You just came off a facility outage and are looking at the cable testing trends. In a large percentage of these, you can see the telltale slope change that indicates insulation integrity has entered the rapid decline phase.

You know this means the cables need to be scheduled for replacement, and you requested an outage for that purpose. Management responded by “asking” you to explain why these cables have suddenly become such a problem. A production manager even stopped by your office and remarked, “All those cables have been working just fine for a long time. Your people must have done something during that last outage to wreck them.”

How can you answer management's question, and how can you answer the sentiment expressed by this production manager?

The root cause is probably just age. You happen to see many “bad” cables at once, due timing.

Similar cables installed at the same time in the same environment likely will show similar changes in insulation resistance characteristics. If you test cables annually, you'll get X percentage that show the slope change trend breakover. With longer intervals, the percentage is higher and the “problem” looks worse.

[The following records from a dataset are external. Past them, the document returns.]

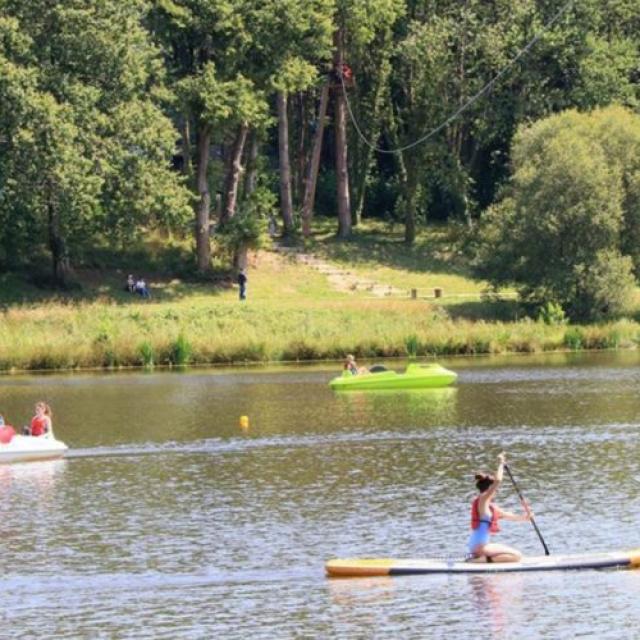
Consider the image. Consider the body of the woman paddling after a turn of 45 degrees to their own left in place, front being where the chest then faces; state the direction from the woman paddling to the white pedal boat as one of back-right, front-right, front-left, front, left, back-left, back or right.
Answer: left

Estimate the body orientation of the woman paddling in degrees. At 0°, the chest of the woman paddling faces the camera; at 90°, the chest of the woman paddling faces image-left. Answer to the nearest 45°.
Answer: approximately 270°

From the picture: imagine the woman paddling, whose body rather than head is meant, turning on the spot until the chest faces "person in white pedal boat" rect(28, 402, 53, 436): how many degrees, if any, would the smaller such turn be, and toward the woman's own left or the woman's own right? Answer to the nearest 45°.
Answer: approximately 135° to the woman's own left
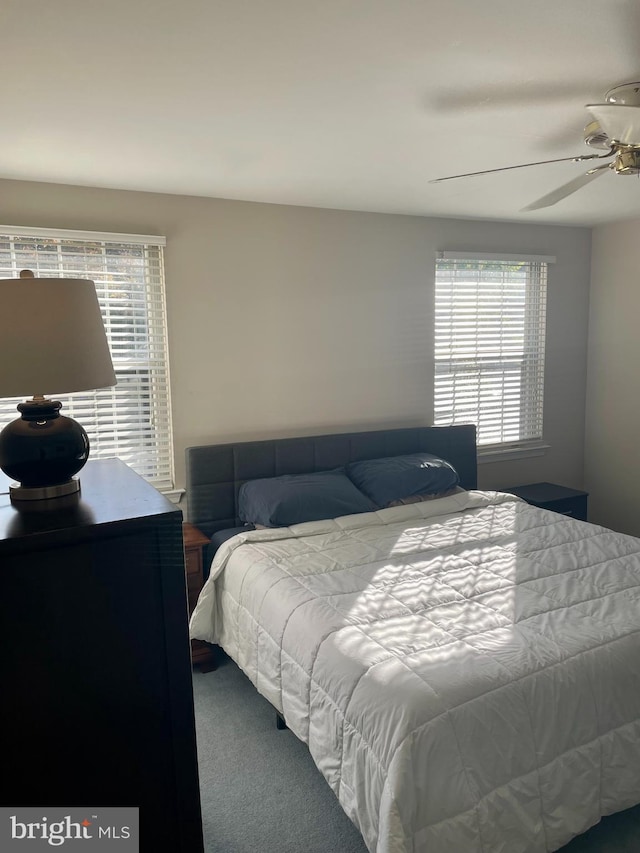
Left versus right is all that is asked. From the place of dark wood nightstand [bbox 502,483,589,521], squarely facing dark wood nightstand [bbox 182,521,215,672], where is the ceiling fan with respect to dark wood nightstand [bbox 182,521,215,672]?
left

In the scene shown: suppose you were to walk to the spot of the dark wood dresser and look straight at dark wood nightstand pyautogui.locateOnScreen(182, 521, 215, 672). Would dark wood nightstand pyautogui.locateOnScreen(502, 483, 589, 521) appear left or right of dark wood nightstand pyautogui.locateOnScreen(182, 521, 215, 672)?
right

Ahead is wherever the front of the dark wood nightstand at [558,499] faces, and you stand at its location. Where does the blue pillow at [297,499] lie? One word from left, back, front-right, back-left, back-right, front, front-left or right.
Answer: right

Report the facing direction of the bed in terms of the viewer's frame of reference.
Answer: facing the viewer and to the right of the viewer

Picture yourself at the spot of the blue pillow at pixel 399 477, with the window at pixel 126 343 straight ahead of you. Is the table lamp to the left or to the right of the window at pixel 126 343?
left

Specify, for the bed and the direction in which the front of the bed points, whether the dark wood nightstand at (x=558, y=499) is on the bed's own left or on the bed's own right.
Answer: on the bed's own left

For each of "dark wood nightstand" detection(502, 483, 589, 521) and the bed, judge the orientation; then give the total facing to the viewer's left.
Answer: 0

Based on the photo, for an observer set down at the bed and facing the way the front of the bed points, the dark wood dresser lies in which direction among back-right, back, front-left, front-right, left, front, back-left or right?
right

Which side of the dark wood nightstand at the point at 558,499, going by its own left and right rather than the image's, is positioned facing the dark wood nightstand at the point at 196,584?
right

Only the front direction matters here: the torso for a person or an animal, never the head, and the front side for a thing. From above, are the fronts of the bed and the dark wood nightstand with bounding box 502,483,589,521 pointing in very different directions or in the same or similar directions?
same or similar directions

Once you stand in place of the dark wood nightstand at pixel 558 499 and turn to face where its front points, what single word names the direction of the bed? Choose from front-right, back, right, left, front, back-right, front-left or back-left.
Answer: front-right

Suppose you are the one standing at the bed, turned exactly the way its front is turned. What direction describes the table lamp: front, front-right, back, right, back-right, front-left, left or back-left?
right

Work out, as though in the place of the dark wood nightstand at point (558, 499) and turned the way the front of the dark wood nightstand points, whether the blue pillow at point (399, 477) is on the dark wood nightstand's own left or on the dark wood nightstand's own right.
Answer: on the dark wood nightstand's own right

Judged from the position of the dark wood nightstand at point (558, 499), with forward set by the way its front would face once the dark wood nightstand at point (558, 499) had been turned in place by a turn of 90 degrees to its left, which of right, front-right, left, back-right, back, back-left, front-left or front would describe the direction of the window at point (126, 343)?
back

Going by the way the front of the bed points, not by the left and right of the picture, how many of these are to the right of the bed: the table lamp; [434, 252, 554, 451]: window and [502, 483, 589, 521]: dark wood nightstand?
1
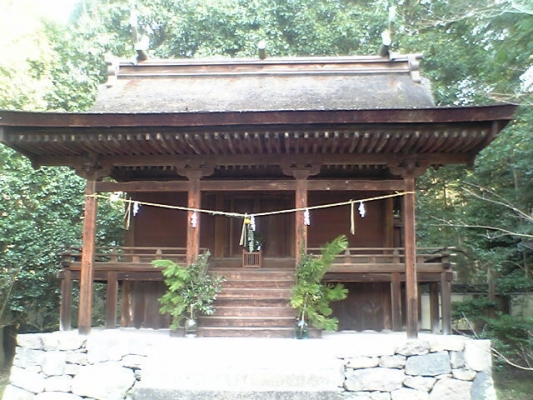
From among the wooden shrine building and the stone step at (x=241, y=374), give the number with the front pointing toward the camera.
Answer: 2

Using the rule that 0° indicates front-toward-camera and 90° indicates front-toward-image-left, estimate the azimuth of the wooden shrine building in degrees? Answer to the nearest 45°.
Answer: approximately 0°

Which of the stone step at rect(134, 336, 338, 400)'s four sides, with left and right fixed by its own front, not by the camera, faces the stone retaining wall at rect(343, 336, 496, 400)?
left

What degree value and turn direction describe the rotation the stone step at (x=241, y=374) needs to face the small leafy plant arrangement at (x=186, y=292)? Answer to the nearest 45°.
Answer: approximately 135° to its right

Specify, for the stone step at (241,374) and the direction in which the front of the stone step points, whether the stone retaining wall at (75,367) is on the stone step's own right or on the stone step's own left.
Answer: on the stone step's own right

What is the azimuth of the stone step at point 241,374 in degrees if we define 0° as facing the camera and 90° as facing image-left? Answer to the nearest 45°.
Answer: approximately 0°
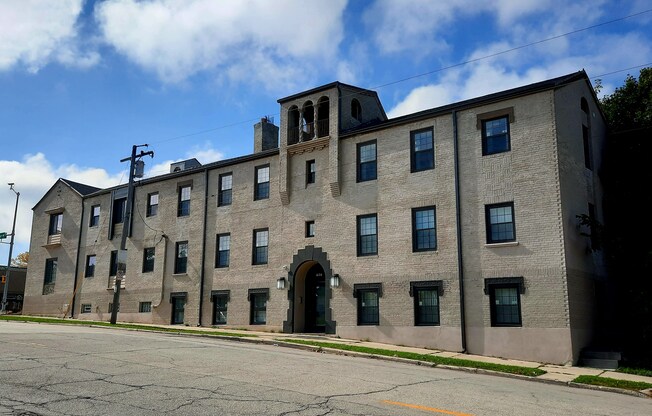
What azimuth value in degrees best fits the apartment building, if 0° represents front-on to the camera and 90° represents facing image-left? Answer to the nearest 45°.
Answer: approximately 45°

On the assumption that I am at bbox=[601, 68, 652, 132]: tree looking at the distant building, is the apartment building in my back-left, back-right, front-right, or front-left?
front-left

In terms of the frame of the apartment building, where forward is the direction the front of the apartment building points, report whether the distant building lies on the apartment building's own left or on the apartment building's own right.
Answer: on the apartment building's own right

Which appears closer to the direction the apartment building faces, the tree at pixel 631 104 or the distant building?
the distant building

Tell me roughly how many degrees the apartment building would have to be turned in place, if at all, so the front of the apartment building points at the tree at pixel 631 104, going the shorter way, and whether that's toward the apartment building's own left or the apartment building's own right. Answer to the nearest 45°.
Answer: approximately 135° to the apartment building's own left

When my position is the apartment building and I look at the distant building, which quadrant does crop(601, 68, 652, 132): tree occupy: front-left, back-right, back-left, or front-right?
back-right
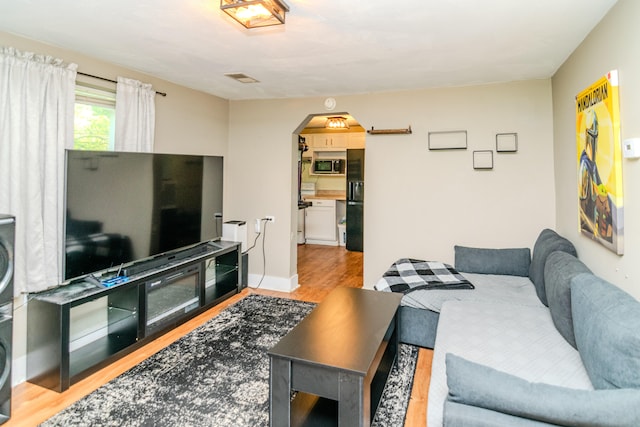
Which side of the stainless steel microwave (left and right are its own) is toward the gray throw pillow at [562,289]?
front

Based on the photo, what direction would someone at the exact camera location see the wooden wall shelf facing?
facing the viewer

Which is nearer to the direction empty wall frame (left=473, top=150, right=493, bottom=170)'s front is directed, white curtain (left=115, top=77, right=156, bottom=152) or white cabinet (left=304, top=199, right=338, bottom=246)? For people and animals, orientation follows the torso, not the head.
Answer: the white curtain

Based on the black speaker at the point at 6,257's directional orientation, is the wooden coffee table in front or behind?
in front

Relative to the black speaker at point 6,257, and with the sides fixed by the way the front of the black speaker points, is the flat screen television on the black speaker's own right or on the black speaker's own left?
on the black speaker's own left

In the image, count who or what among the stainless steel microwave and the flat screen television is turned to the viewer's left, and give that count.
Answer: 0

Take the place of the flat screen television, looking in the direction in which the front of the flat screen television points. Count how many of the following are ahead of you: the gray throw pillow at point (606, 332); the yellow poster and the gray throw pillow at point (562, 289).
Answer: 3

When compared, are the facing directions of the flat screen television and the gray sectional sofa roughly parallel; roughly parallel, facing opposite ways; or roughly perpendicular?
roughly parallel, facing opposite ways

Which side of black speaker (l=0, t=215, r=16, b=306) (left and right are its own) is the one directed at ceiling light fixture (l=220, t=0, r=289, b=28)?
front

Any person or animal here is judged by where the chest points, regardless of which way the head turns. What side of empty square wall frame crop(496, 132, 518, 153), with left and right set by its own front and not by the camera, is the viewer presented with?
front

To prevent misunderstandings, make sure your boss and the various department heads understand the basics of how cable test trending works. Although you essentially have an education problem here, you still need to address some technical issues.

First, review the test voltages used to ensure they are within the prescribed limits for the specific applications of the cables under test. Then, send a brief explanation to the various managers. You want them to understand that cable testing doesn't cause insulation deterioration, it merely identifies it. The exception, of course, is when the test voltage is too high.

Next, look at the cable environment for contributing causes. For example, solvents can migrate into raceway and, once there, act upon cable insulation from the outside. Power anomalies can act upon cable insulation from the inside (they also can result in excess heat, which attacks insulation from all directions).